Başkanlar görevleri bitince adlarına kurulan Başkanlık kütüphaneleri veya Başkanlık arşivlerine geçen bu kayıtlar, yaklaşık 25 yıl sonra da kamuoyuna açıklanır. Rivayet o ki Clinton’un, Oval Ofis’te Yaser Arafat’la telefonla konuşurken Monika Lewinsky ile yaşadığı seks sahnelerinin nefes alışları bile bu kayıtlarda var. Daha henüz süre dolmadığı için dinleyemedik. Göreceğiz.
Aslında modern devletlerde, devlet erkânının görüşmeleri, konuşmaları, bir şekilde kayıt altına alınır. Tabii molla takımında devlet tecrübesi olmadığı için, tüm görüşmelerini gizli ve kamuoyunun bilgisinden ayrı yapmak istemekte haklılar. Zira Arap ülkelerinin çoğunda işler kapalı kapılar ardında halledilir.

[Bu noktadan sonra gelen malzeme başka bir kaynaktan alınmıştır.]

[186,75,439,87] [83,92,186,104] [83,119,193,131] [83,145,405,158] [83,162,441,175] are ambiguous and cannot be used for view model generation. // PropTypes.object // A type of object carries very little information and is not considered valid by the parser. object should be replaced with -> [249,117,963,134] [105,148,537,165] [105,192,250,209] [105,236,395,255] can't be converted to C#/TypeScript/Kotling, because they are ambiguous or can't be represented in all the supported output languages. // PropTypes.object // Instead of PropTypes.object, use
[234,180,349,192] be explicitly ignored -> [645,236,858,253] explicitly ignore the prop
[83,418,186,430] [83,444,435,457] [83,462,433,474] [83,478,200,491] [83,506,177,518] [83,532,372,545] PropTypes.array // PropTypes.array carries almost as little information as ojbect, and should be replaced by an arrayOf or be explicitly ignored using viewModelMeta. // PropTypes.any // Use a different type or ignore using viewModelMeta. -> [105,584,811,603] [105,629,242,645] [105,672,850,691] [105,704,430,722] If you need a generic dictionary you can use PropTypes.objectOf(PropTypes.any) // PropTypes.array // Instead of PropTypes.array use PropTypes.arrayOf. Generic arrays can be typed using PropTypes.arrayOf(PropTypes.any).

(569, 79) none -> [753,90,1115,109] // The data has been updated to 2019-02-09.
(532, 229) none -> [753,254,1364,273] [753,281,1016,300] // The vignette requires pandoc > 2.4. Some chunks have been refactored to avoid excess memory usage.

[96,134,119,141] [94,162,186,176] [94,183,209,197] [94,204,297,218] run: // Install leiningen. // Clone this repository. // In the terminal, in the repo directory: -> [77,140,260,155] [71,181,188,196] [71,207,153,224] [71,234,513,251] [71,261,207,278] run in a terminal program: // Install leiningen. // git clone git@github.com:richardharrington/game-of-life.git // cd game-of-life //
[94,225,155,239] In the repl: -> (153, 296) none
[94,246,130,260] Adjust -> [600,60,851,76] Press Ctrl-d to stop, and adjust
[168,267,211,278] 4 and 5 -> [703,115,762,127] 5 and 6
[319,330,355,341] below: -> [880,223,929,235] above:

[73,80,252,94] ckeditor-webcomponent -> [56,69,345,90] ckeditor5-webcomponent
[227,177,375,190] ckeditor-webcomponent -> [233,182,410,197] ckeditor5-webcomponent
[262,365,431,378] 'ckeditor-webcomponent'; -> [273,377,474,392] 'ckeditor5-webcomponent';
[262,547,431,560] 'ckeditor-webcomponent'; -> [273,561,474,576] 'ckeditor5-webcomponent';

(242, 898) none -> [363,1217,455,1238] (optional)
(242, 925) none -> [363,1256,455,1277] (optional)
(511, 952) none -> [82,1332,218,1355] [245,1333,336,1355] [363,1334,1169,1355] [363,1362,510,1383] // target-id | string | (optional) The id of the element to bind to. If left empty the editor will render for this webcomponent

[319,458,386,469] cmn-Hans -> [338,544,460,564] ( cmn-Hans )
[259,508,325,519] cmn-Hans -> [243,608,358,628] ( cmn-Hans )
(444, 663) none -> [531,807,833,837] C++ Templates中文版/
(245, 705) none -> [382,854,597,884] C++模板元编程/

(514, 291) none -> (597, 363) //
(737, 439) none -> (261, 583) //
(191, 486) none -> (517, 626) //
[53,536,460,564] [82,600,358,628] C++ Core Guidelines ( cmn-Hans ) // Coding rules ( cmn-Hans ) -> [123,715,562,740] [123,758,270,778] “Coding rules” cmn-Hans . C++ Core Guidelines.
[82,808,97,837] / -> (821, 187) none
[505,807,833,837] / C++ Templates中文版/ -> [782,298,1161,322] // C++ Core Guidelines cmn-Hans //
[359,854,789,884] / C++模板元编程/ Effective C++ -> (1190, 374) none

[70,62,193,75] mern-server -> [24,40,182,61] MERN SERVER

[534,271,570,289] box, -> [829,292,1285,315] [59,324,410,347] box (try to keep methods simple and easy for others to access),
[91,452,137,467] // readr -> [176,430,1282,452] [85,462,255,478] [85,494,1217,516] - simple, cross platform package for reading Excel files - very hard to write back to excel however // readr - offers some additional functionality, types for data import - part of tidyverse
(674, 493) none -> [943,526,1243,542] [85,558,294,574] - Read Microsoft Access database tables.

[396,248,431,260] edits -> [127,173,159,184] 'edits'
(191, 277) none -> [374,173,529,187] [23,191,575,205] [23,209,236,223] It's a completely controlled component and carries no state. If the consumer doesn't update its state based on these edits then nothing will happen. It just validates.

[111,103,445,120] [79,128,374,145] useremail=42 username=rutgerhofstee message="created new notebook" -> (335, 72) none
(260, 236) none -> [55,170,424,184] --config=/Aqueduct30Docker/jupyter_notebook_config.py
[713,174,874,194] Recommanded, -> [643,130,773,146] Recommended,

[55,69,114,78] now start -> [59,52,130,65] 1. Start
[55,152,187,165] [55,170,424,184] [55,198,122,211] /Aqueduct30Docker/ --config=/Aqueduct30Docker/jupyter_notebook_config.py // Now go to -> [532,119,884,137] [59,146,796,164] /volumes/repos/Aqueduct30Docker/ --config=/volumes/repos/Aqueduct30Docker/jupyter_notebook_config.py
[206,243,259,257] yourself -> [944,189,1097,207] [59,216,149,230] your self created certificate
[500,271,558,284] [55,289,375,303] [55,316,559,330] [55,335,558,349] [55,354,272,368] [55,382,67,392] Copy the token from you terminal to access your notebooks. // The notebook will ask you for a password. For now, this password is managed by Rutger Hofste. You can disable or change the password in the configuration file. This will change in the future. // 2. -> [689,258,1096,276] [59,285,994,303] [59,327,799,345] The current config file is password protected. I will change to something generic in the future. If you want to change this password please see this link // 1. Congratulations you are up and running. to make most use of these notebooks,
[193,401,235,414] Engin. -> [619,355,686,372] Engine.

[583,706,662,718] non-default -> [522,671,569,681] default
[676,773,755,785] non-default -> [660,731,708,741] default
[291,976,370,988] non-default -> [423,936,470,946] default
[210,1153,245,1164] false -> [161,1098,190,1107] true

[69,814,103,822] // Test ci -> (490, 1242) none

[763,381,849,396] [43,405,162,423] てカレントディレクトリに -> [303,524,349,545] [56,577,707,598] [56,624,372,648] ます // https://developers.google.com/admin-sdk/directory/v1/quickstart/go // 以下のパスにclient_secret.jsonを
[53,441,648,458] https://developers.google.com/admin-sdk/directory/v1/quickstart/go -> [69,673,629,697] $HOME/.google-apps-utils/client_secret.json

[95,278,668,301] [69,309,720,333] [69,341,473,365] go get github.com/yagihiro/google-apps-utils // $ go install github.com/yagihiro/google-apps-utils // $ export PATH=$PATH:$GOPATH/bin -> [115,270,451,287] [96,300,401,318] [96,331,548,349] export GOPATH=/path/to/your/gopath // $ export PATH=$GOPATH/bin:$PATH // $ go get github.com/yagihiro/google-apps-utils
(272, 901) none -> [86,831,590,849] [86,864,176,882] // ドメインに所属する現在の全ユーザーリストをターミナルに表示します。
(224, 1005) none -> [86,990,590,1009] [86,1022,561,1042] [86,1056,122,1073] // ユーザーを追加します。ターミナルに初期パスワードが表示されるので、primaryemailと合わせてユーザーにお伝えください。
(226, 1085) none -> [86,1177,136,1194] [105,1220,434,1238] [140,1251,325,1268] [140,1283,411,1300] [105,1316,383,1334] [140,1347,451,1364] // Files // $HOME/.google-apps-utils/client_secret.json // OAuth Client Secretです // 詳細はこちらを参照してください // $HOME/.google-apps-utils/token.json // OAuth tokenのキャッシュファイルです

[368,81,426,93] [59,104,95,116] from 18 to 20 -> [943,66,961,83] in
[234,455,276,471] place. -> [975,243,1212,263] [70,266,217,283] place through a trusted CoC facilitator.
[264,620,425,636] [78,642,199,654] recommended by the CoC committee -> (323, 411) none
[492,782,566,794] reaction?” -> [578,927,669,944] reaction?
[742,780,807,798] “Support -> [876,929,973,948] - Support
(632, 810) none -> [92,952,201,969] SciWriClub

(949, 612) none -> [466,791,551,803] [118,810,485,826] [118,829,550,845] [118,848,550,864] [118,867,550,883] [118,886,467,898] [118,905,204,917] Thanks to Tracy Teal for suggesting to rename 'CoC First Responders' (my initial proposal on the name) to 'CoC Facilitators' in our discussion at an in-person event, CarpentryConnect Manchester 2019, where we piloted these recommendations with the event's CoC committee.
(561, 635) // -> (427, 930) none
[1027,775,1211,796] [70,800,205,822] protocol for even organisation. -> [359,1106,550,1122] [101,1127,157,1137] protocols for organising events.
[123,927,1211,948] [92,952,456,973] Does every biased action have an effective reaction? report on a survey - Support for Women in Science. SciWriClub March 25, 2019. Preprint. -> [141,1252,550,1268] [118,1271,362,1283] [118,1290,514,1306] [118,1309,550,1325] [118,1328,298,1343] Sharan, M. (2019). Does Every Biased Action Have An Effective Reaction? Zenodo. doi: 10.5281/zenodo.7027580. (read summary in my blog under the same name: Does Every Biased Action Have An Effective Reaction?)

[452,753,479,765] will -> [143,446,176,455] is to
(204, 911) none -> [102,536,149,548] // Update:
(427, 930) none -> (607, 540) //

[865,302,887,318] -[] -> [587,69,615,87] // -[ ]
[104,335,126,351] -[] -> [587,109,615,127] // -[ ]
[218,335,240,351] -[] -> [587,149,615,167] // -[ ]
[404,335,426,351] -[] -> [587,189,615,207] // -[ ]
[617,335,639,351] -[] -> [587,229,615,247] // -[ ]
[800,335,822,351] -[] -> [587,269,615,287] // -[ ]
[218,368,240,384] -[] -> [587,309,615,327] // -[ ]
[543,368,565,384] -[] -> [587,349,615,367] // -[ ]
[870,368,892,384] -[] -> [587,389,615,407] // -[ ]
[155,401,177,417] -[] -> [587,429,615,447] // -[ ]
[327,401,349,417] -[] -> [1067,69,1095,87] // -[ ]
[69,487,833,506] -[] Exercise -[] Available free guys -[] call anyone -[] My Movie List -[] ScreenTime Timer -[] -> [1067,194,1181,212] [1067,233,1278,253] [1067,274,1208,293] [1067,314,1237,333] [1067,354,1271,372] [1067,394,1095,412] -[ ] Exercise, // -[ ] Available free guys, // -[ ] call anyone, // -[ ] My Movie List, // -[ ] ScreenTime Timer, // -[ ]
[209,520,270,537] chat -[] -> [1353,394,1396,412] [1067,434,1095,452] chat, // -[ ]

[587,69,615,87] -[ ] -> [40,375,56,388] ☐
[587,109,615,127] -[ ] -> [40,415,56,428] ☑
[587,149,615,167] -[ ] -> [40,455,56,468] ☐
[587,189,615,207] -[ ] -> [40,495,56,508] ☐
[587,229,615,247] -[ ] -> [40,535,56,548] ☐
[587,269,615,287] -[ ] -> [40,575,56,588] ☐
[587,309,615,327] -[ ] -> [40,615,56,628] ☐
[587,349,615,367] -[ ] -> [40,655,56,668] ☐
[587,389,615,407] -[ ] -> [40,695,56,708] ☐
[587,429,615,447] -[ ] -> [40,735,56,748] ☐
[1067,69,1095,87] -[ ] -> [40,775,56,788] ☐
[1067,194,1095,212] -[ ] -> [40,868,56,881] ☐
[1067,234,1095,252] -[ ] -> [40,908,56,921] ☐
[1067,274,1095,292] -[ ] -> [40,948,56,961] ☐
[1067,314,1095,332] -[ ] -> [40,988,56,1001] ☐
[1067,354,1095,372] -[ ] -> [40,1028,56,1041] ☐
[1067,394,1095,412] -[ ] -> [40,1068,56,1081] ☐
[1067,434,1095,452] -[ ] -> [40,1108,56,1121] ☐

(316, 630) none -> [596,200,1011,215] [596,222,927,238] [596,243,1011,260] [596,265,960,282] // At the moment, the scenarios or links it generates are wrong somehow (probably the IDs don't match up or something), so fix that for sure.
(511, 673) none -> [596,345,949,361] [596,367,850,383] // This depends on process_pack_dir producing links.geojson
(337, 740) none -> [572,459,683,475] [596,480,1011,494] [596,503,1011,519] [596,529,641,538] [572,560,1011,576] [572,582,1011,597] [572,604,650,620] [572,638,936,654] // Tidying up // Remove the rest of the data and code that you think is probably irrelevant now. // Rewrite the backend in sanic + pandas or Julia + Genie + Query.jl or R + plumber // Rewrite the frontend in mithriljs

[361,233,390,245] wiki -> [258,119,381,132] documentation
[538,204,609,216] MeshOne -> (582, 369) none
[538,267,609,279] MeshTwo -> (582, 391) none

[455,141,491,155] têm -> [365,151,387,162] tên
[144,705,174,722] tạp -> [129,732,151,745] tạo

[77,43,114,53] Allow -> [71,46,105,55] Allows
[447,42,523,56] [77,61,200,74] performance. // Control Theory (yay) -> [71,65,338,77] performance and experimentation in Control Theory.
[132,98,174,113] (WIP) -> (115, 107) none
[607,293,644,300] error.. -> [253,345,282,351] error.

Mesela Dışişleri Bakanlığı; tüm görüşmeleri kayıt altına almak zorundadır veya zorundaydı. Eğer teybe kaydedilmezse içeride bir yetkili görüşmeler için not tutup, daha sonra bu, belge haline getirilir ve saklanır. Buna görüşmelerin “minute”leri denir. Bunlar iktidara gelene kadar Cumhuriyet devletinin böyle bir geleneği vardı. Zira devletin halktan gizlisi yoktu. Şimdi gizlemek istendiğine göre, başka bir amaç ve gündem var, o anlaşılıyor.
Mesela hani Ahmet Özal, babam, babam diye etrafı toz dumana katmak istiyor ya. Ona da bir müjdem var. Bugünlerde babası Turgut Özal ve annesi Semra Hanım’ın Bush zamanında kaldıkları Başkanlık tatil yeri Camp David’de yapılan konuşmaları yakında kamuoyuna açıklanacak. İşte o zaman Ahmet Bey’in “babam ölmedi öldürüldü” tarzındaki gazlarının gerçek nedeni de ortaya çıkabilir. Mesela ilk suikast girişimindeki beyin kimdi veya kimin işine yaradı? Bakarsınız, ABD de öldürmüş olabilir babanızı Ahmet Beyciğim. Amerika, işi biten liderleri emekliye falan ayırmıyor. Bu da bir alternatif, ne dersiniz?
Sevgili okurlarım. Aslında kişilerin özellerinin, başkaları tarafından izlenmesi çirkin bir durum. Ama kültürümüzde var bu. Mesela mahalleye gelen gideni perde arkasından izleriz, herkes, herkes hakkında konuşur. Mahalle delikanlıları bile mahalledeki genç kızları haberleri yokken yengen diye paylaşır. Burada durum farklı, 30 yıllık kapı komşumun adını bilmem.
Bu arada 2013’ün bir öncekinden daha özgür ve huzur içinde geçmesini sağlık ve mutluluk getirmesini dilerim.